Carol, a woman who is in the process of divorcing her wealthy husband, has a lesbian affair in her past, one that her husband has forgiven but certainly not forgotten. She also has a 4 year old daughter who is the obvious pawn in a custody arrangement yet she embarks on an impulsive road trip with Terese, one in which they occupy the same hotel suite and culminate their physical attraction for each other. We can accept that Terese is dazzled by the attention of this glamorous wealthy woman but it’s hard to believe that Carol would jeopardize her tenuous position knowing that she has an angry, suspicious husband who doesn’t want the divorce. She is too cool and predatory for us to believe that she would endanger herself at this delicate time, particularly with her past history. there is also a smoking gun in the plot which is never explained and seems outlandishly improbable for the personality of a woman who barely raises an eyebrow, much less her voice or temper.

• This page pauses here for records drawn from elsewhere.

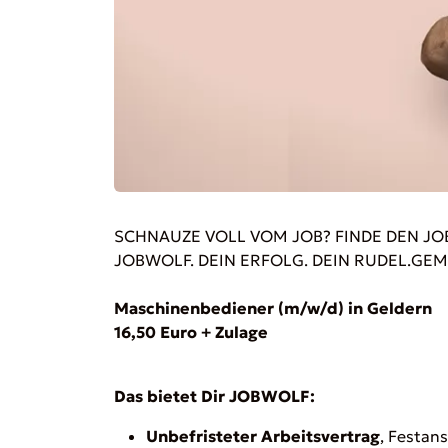
SCHNAUZE VOLL VOM JOB? FINDE DEN JOB
JOBWOLF. DEIN ERFOLG. DEIN RUDEL.GE
Maschinenbediener (m/w/d) in Geldern
16,50 Euro + Zulage
Das bietet Dir JOBWOLF:
Unbefristeter Arbeitsvertrag
, Festan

The road trip leads to complications for the two women but Terese rises like an incredible phoenix to land a job in the photo department of no less than the NY Times. We can only assume that the sexual release of her lesbian affair inspired the subsequent burst of talent that the audience sees little evidence of. And Carol comes to surprising conclusions that represent a 180 degree turnaround from her previous aspirations. Throughout the film, we see the two women filtered through highly stylized rain-spattered windows or mirrors, or staring at each other from a distance - clichéd attempts to give visual weight to a very thin story that doesn’t make much sense. The previous object of Carol’s affection was a long-time friend who shared common interests and background; we assume there was a depth to their relationship that is totally lacking in the one between her and Terese. In the final scene, we see Terese staring at Carol in her own milieu in an expensive restaurant with sophisticated friends of her own age. We are meant to see this as a longshot of Terese’s loving desire. What I thought instead was what would she have in common with anyone at that table and did she want to spend the rest of her life with much older people who would have little to say to her? As a coup de foudre, the plot is semi-believable but as a lifetime game-changer for two mismatched women, it has no more credibilty or weight than the Santa hat previously perched on top of Terese’s salesgirl head.